HOW TO COMPLETE THIS TASK => Reproduce exactly the lines of this material that begin at the line with "Figure 2. LMD" and end at the line with "Table 1. Specifications", both included. Omit the pictures and everything else.

INFORMATION GIVEN =>
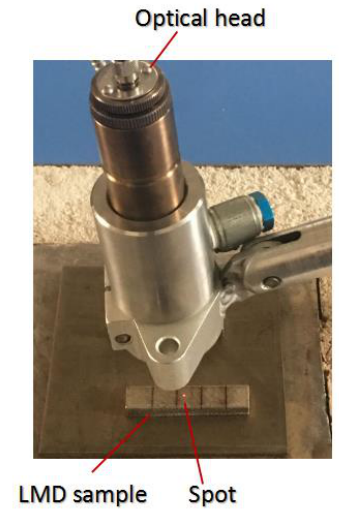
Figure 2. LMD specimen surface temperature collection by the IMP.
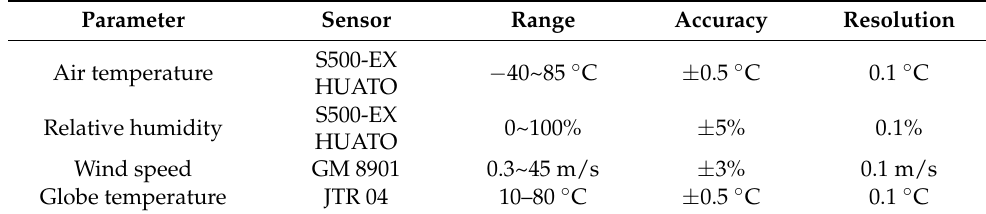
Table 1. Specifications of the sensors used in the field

---

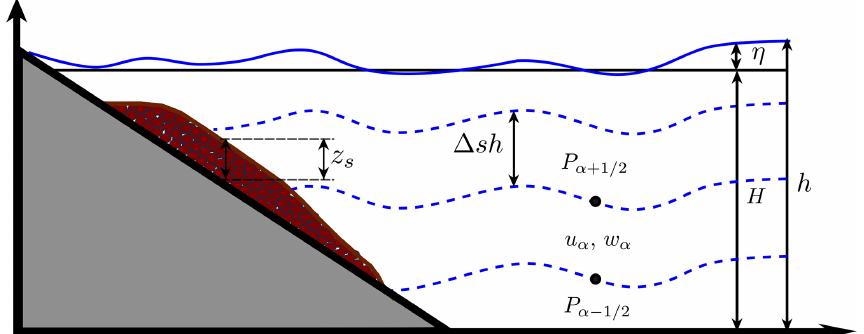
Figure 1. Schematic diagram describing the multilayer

--

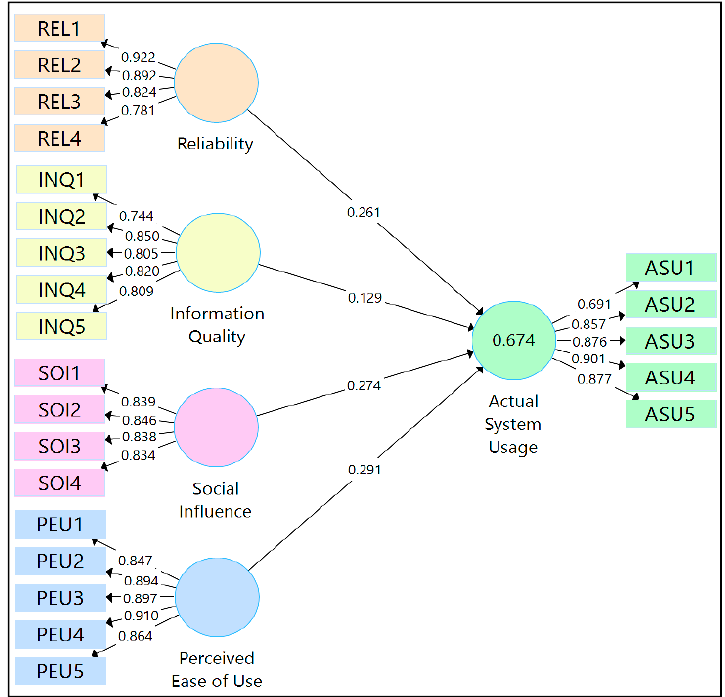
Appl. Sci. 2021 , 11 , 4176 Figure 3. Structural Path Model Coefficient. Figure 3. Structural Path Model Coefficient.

TASK OUTPUT =>
Figure 2. LMD specimen surface temperature collection by the IMP.
Table 1. Specifications of the sensors used in the field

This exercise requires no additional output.